*What you are asked to do:* Only the lines from the one holding "Přejít k obsahu" to the final line of the material below belong in the answer, transcribed exactly.

*The records:*
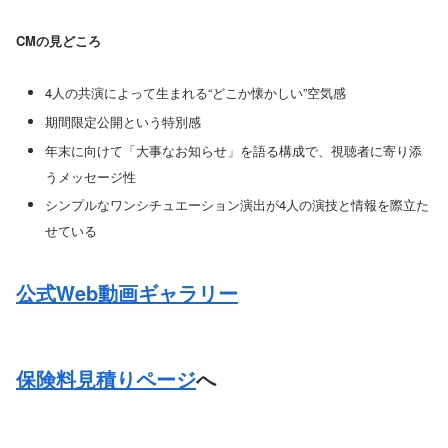
CMの見どころ
4人の共演によって生まれる“どこか懐かしい”空気感
期間限定公開という特別感
年末に向けて「大事なお知らせ」を語る構成で、視聴者に寄り添
うメッセージ性
シンプルなワンシチュエーション演出が4人の演技と情報を際立た
せている
公式Web動画ギャラリー
保険料見積りページ
へ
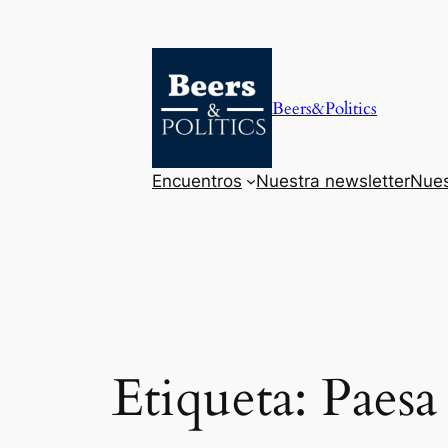
Saltar
al
contenido
Beers&Politics
Encuentros
Nuestra newsletter
Nues
Etiqueta:
Paesa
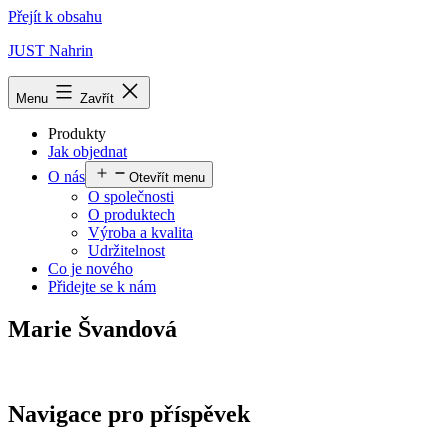
Přejít k obsahu
JUST Nahrin
Menu
Zavřít
Produkty
Jak objednat
O nás
Otevřít menu
O společnosti
O produktech
Výroba a kvalita
Udržitelnost
Co je nového
Přidejte se k nám
Marie Švandová
Navigace pro příspěvek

*Answer space:*
Přejít k obsahu
JUST Nahrin
Menu
Zavřít
Produkty
Jak objednat
O nás
Otevřít menu
O společnosti
O produktech
Výroba a kvalita
Udržitelnost
Co je nového
Přidejte se k nám
Marie Švandová
Navigace pro příspěvek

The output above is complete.